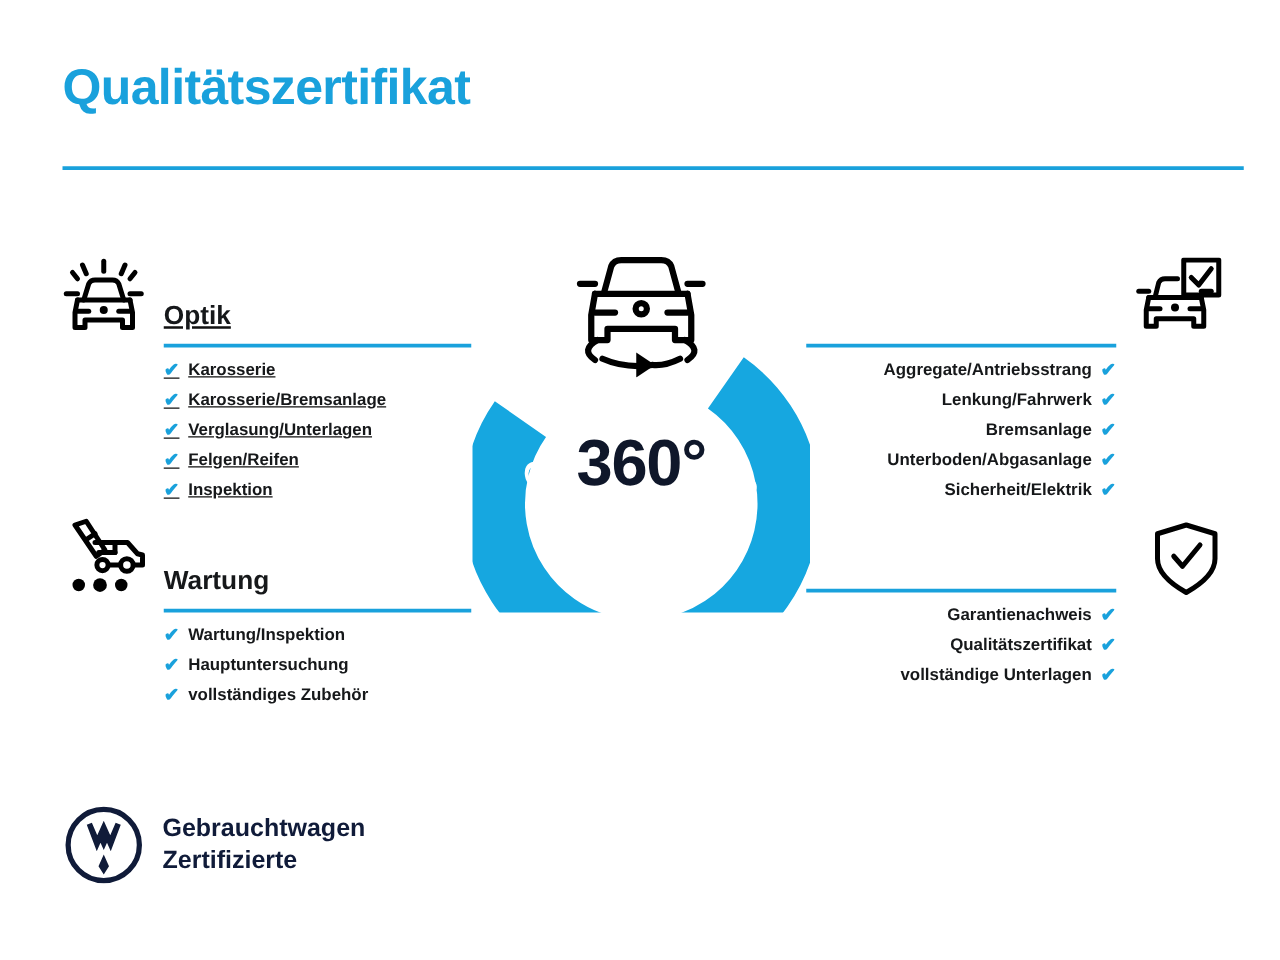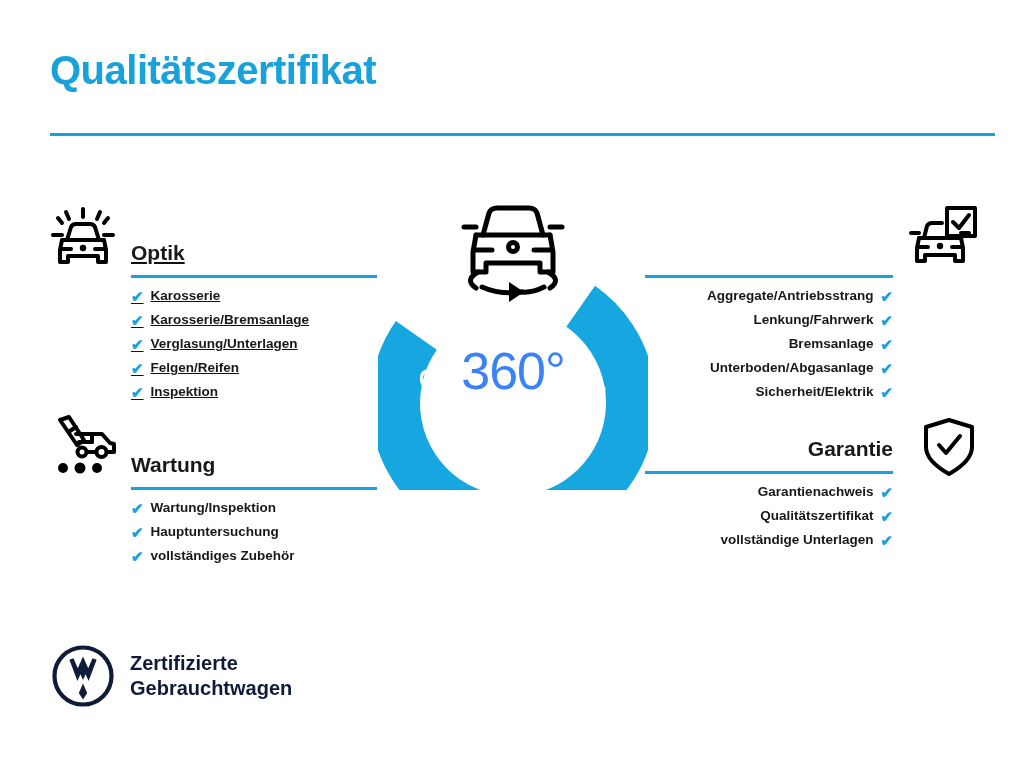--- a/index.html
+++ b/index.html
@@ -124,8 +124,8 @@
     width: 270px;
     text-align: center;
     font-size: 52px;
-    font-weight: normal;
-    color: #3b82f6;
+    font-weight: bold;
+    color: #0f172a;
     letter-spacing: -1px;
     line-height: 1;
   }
##########
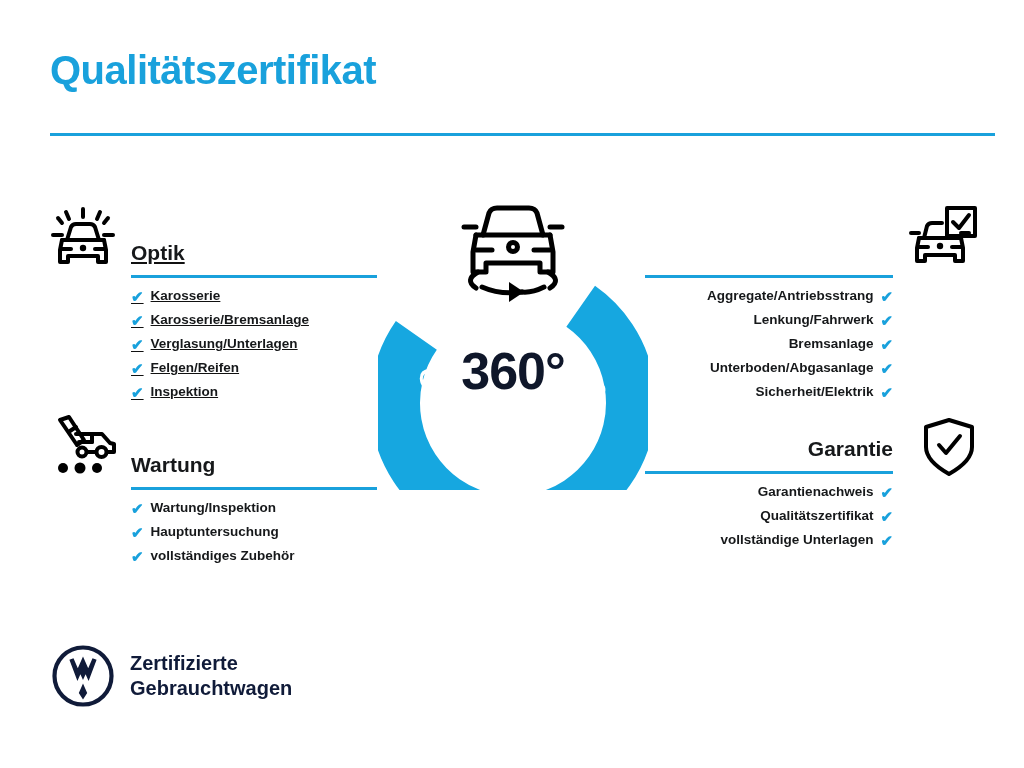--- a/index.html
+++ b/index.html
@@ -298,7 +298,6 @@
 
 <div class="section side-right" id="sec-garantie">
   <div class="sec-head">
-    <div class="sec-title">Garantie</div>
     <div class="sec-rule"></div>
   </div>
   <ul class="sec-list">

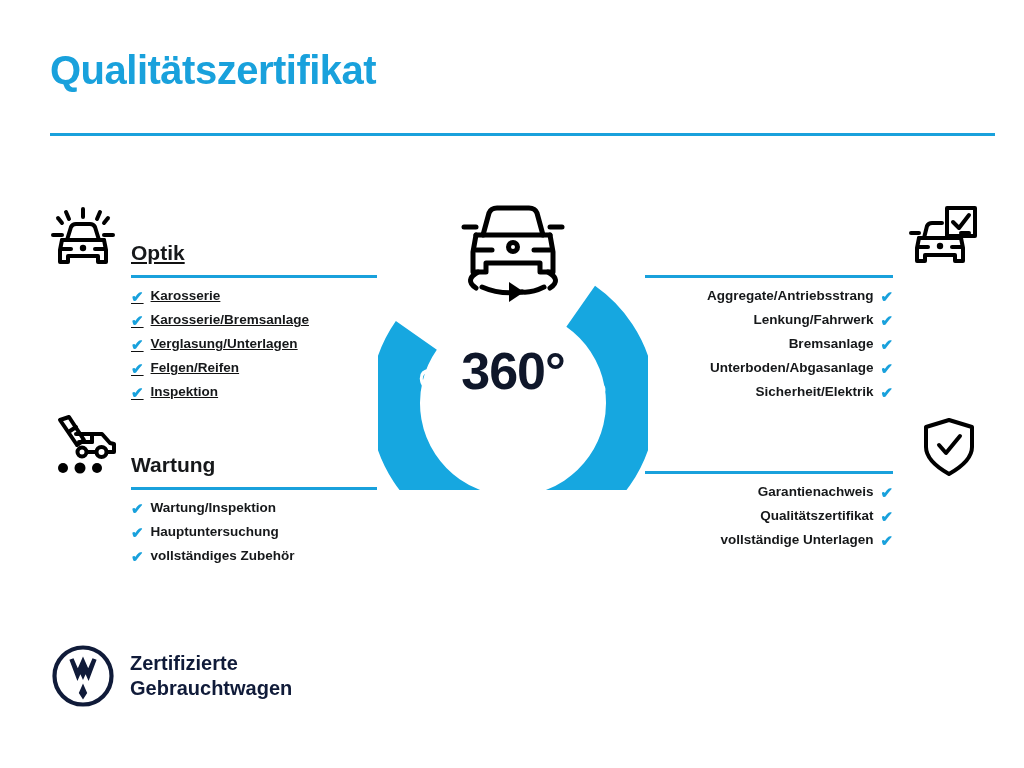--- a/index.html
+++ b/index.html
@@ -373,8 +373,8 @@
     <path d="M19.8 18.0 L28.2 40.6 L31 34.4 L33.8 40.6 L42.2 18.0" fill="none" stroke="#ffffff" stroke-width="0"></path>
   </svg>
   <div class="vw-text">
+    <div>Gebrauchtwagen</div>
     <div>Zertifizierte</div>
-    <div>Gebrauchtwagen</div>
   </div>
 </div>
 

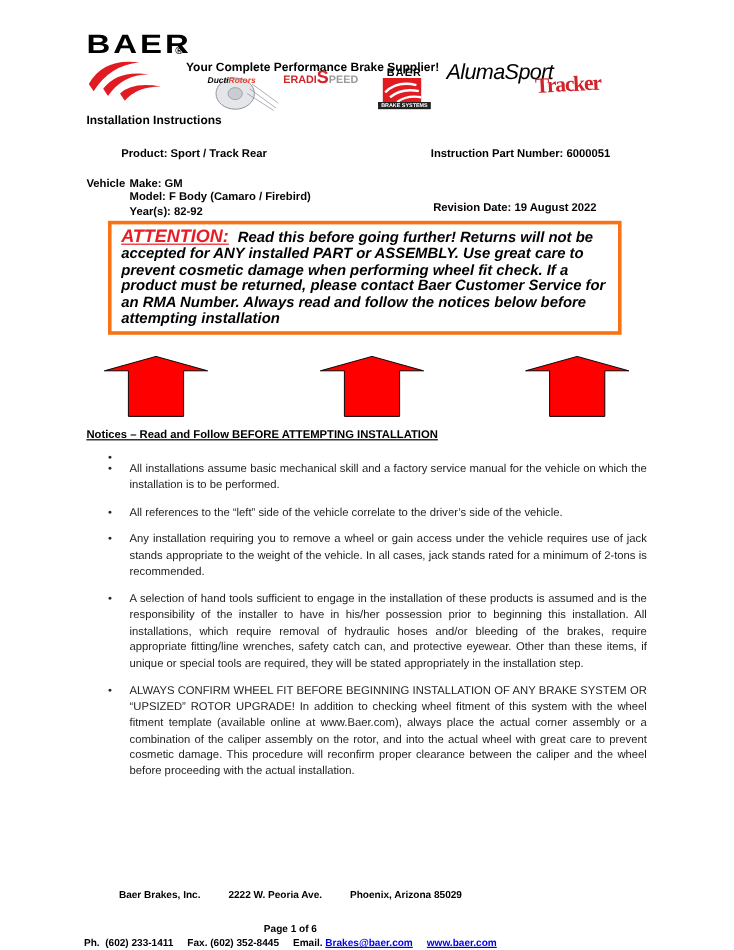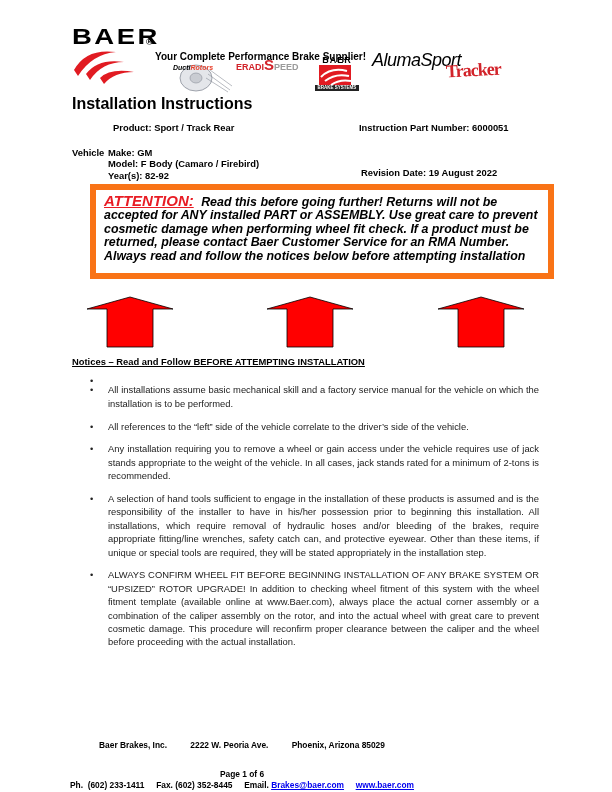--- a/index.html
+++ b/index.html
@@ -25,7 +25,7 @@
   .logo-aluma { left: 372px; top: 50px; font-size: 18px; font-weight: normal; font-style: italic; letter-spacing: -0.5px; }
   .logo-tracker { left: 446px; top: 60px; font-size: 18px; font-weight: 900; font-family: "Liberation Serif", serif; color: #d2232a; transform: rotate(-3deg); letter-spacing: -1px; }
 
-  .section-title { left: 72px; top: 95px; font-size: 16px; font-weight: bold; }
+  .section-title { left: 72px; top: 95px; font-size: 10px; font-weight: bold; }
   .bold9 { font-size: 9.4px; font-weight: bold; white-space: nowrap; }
##########
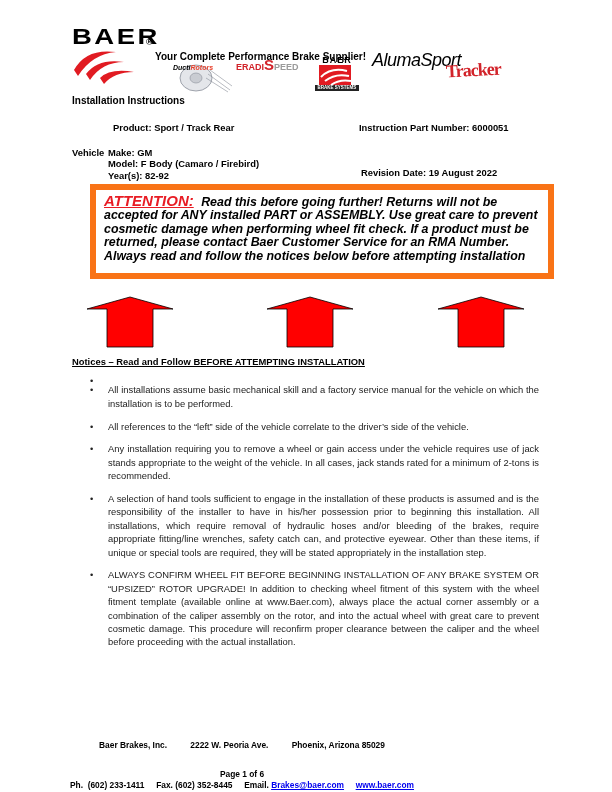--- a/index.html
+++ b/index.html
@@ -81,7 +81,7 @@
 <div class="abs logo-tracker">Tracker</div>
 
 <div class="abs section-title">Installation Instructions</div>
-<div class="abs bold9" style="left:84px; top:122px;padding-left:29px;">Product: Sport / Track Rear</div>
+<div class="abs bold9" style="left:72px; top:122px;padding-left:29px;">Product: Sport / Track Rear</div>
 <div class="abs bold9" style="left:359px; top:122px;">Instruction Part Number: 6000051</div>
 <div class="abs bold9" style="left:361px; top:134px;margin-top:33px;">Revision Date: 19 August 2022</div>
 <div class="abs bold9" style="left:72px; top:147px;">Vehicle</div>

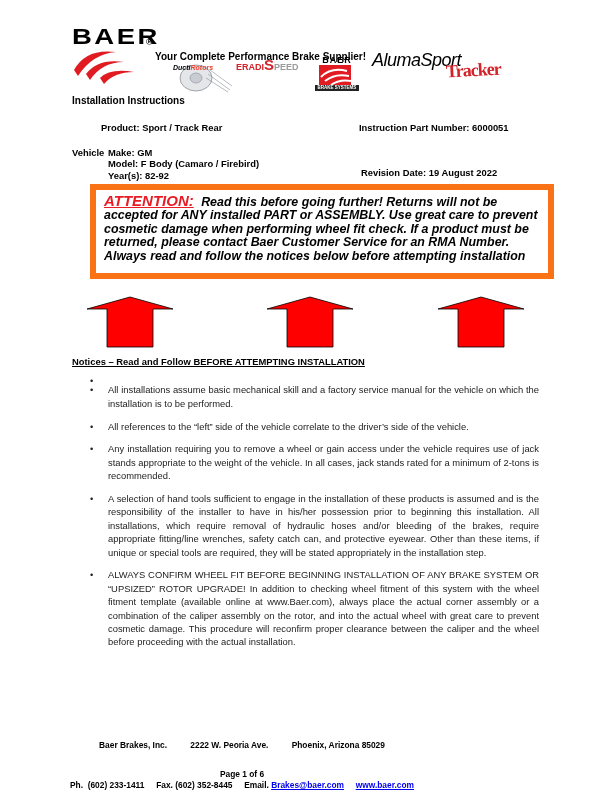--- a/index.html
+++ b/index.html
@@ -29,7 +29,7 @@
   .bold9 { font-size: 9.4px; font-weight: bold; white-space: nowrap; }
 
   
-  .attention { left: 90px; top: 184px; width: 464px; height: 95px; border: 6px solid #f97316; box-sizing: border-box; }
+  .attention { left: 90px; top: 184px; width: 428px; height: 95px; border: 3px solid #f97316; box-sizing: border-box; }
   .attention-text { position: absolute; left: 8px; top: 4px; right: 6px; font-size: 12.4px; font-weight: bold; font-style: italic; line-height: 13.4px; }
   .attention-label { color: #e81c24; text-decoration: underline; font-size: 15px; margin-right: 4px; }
##########
Set down word for word the lines above from the one with "Part Number: 6000051</div>" up to and including the one with "#e81c24; text-decoration: underline;". Omit every picture.

 <div class="abs bold9" style="left:359px; top:122px;">Instruction Part Number: 6000051</div>
 <div class="abs bold9" style="left:361px; top:134px;margin-top:33px;">Revision Date: 19 August 2022</div>
 <div class="abs bold9" style="left:72px; top:147px;">Vehicle</div>

--- a/index.html
+++ b/index.html
@@ -29,7 +29,7 @@
   .bold9 { font-size: 9.4px; font-weight: bold; white-space: nowrap; }
 
   
-  .attention { left: 90px; top: 184px; width: 464px; height: 95px; border: 6px solid #f97316; box-sizing: border-box; }
+  .attention { left: 90px; top: 184px; width: 428px; height: 95px; border: 3px solid #f97316; box-sizing: border-box; }
   .attention-text { position: absolute; left: 8px; top: 4px; right: 6px; font-size: 12.4px; font-weight: bold; font-style: italic; line-height: 13.4px; }
   .attention-label { color: #e81c24; text-decoration: underline; font-size: 15px; margin-right: 4px; }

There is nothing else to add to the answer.